Sänger Donnie Van Zant singt auch den leicht gebremsten Pop-Southern Rock auf der "Tour De Force" mit derselben angenehmen leicht rauchigen Stimme souverän. Eigentlich bleiben alle Songs in den Gehörgängen hängen - das Album besteht praktisch nur aus Ohrwürmern zum mitsingen. Alles fliesst richtig schön, hat weichere und härtere Passagen, hält sich aber immer auf äusserst angenehme Weise im Gleichgewicht.
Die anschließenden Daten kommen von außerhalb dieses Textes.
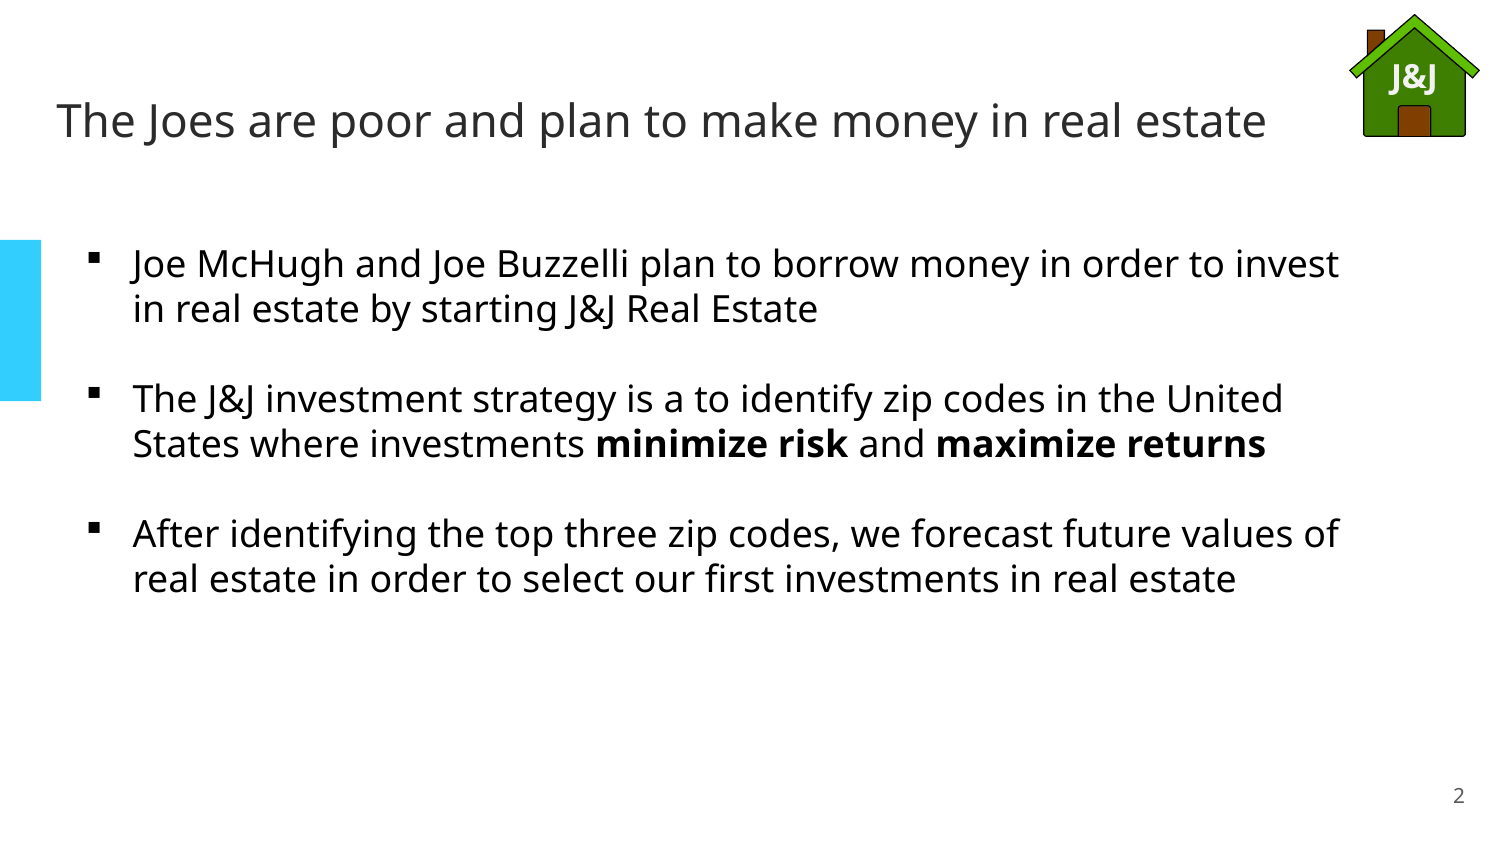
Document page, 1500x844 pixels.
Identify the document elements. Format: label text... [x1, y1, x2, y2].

text_box Joe McHugh and Joe Buzzelli plan to borrow money in order to invest in real estate by starting J&J Real Estate The J&J investment strategy is a to identify zip codes in the United States where investments minimize risk and maximize returns After identifying the top three zip codes, we forecast future values of real estate in order to select our first investments in real estate [70, 239, 1388, 716]
text_box [0, 239, 42, 402]
text_box The Joes are poor and plan to make money in real estate [41, 0, 1500, 162]
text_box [1349, 13, 1481, 138]
slide_number 2 [1389, 764, 1480, 830]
Eine Platte für den Grillabend unter Kumpels, die ein kräftig gewürztes Steak genauso schätzen wie ein liebliches Glas Rotwein.
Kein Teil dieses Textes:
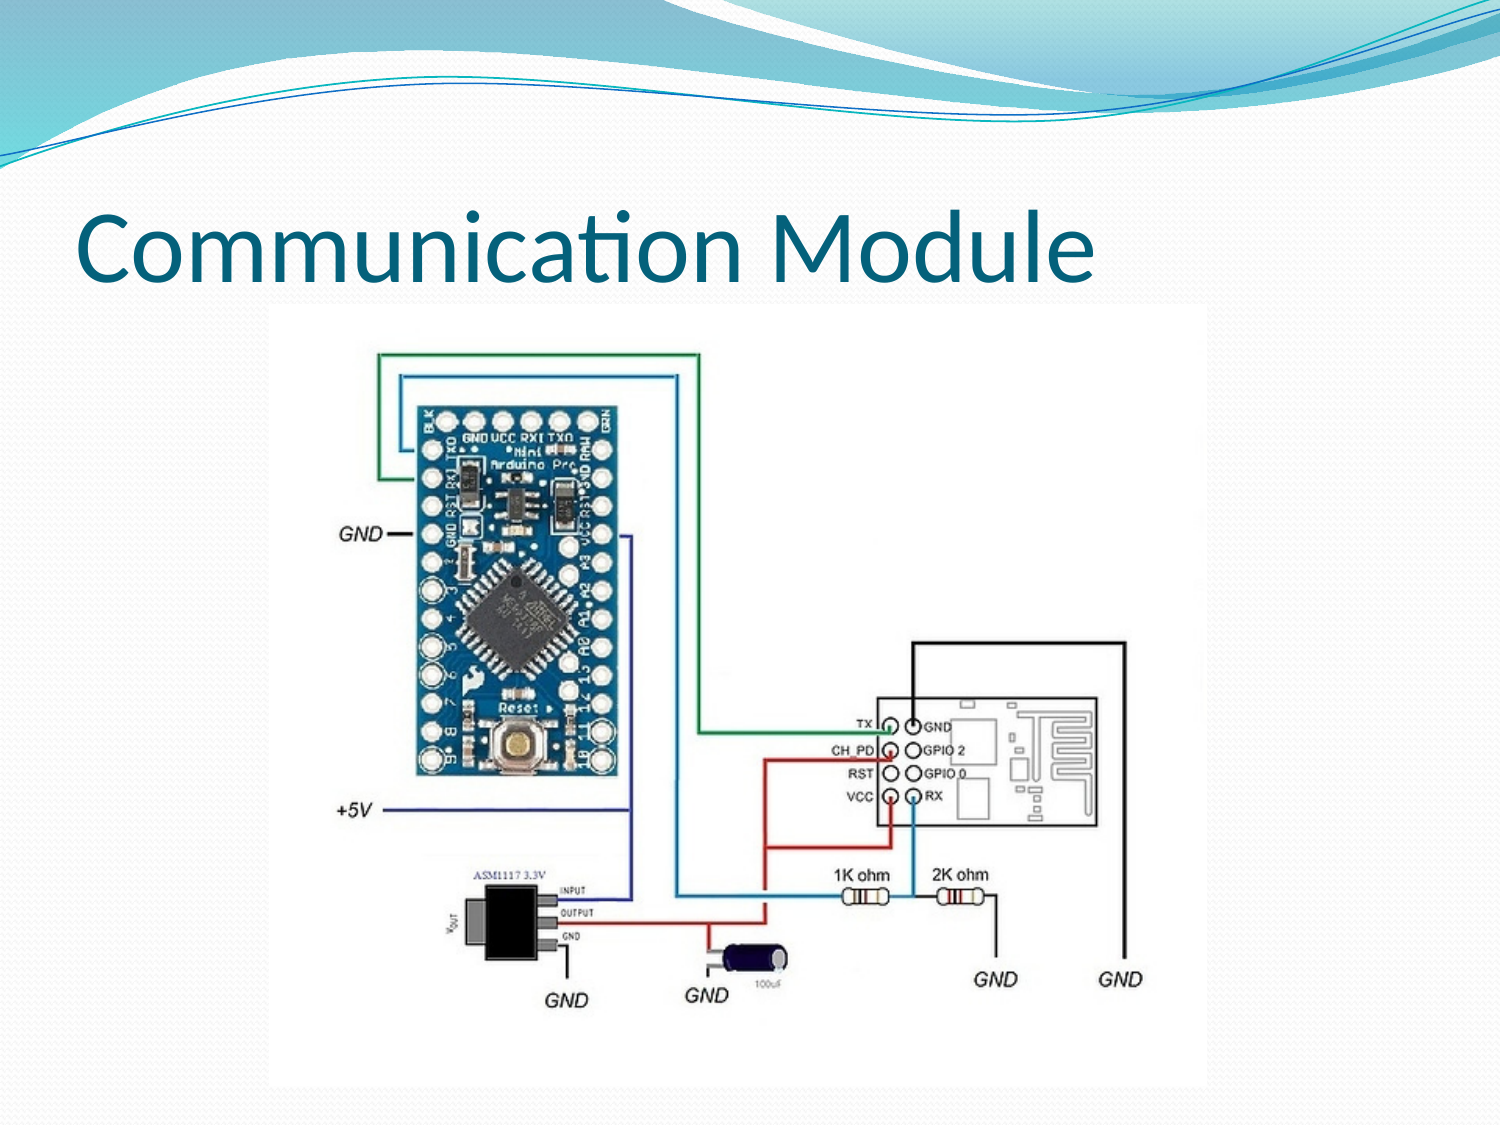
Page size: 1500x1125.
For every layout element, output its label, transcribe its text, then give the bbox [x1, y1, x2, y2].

title Communication Module [75, 115, 1425, 303]
picture [269, 304, 1208, 1087]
Für mich ihre ausgewogenste Platte und die, welche ich mir - ausser dem Zweitling "Special Delivery" von 1978 - immer wieder auflege.

Besetzung:

Don Barnes - vocals, guitar
Carol Bristow - background vocals
Steve Brookins - drums
Jeff Carlisi - guitar, steel guitar
Jack Grondin - drums
Larry Junstrom - bass guitar
Jimmy Markham - background vocals
Lu Moss - background vocals
Donnie Van Zant - lead vocals

Tracklist:

1. "If I'd Been the One" (Barnes, Carlisi, Steele, Van Zant) – 3:55
2. "Back Where You Belong" (Gary O'Connor) – 4:29
3. "One Time for Old Times" (O'Connor) – 4:32
4. "See Me in Your Eyes" (Barnes, Carlisi, Steele) – 3:54
5. "Twentieth Century Fox" (Barnes, Carlisi, Van Zant, Steele) – 3:45
6. "Long Distance Affair" (Barnes, Steele, Van Zant) – 3:56
7. "I Oughta Let Go" (S. Diamond, T.J. Seals, E. Setser) – 3:59
8. "One of the Lonely Ones" (Barnes, Steele, Van Zant) – 4:01
9. "Undercover Lover" (Carlisi, Steele, Van Zant) – 4:11

Der Grund, warum mir dieses Album bis heute so ungemein gefällt, ist sicherlich der, dass ich bei diesen Stücken die Bestätigung finde, dass es auch in diesen ganzen beschissenen 80er Plastik- und Synthi-Jahren noch möglich war, schöne, unterhaltsame, handgestrickte Musik zu machen, die mal ein bisschen mehr, mal ein bisschen weniger rockt. Genau die Mixtur, bei der ich mir denke, dass da alles passt. Kein Arrangement-Kleister, ehrlich gerockt und perfekt geschneidert zum mitsingen. Und was ich auch heute noch toll finde, sind das Plattencover und das passend zum Cover damals gedrehte Video für den Hit "If I'd Been The One". Bei dieser Platte stimmt einfach alles.